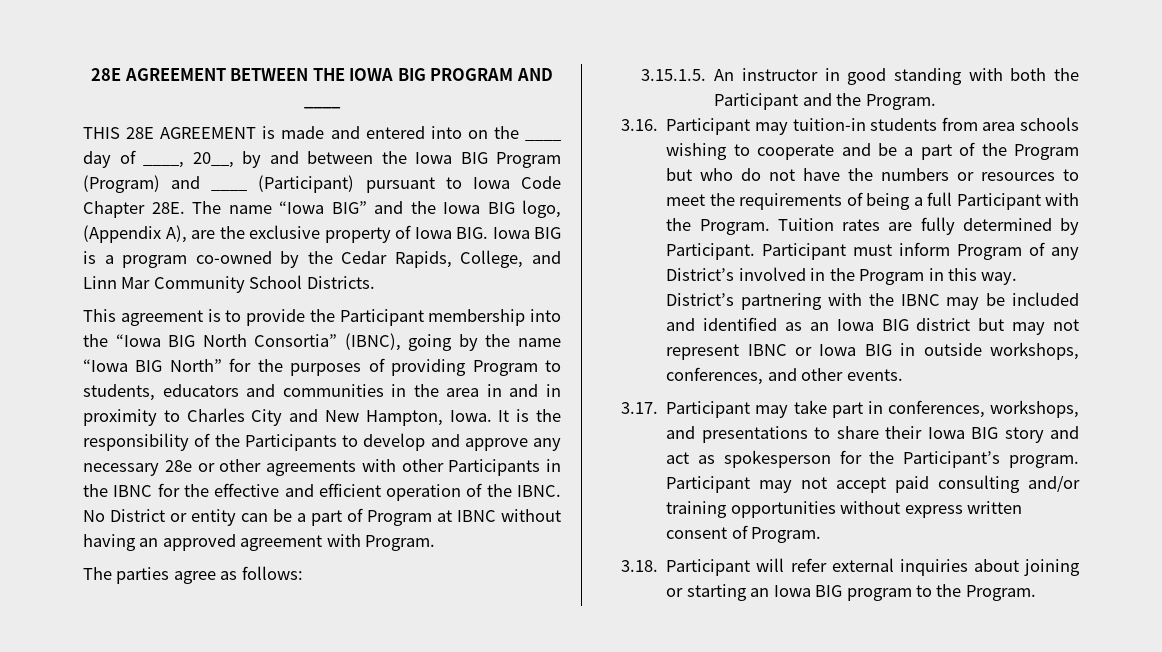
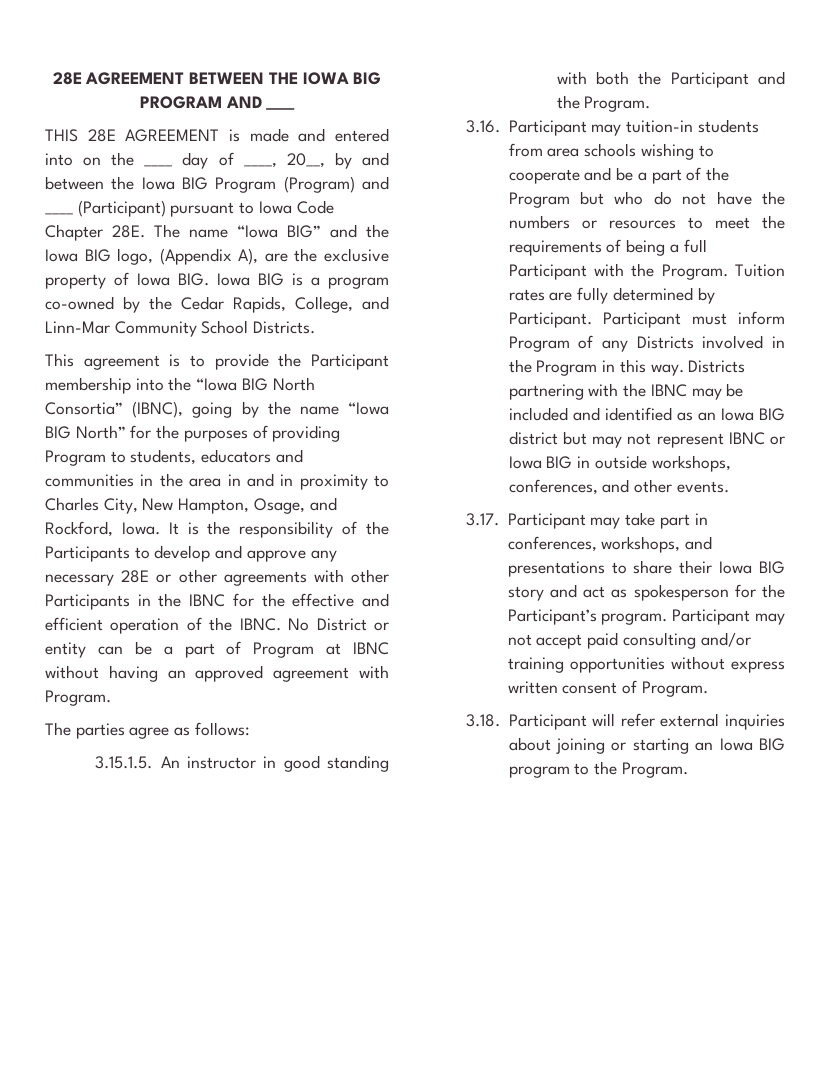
[83,276,151,289] Linn Mar -> [45,321,110,334] Linn-Mar
[251,409,443,426] City and New Hampton, -> [103,497,337,514] [45,521,113,537] City, New Hampton, Osage, and Rockford,
[164,460,192,472] 28e -> [121,570,150,583] 28E
[666,268,735,281] District’s -> [636,336,694,349] Districts
[666,293,735,306] District’s -> [688,360,746,373] Districts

######

[Task prompt] For each line in the records that contains the word "District", make a copy.

[Problem solution]
[666,268,735,281] District’s -> [636,336,694,349] Districts
[666,293,735,306] District’s -> [688,360,746,373] Districts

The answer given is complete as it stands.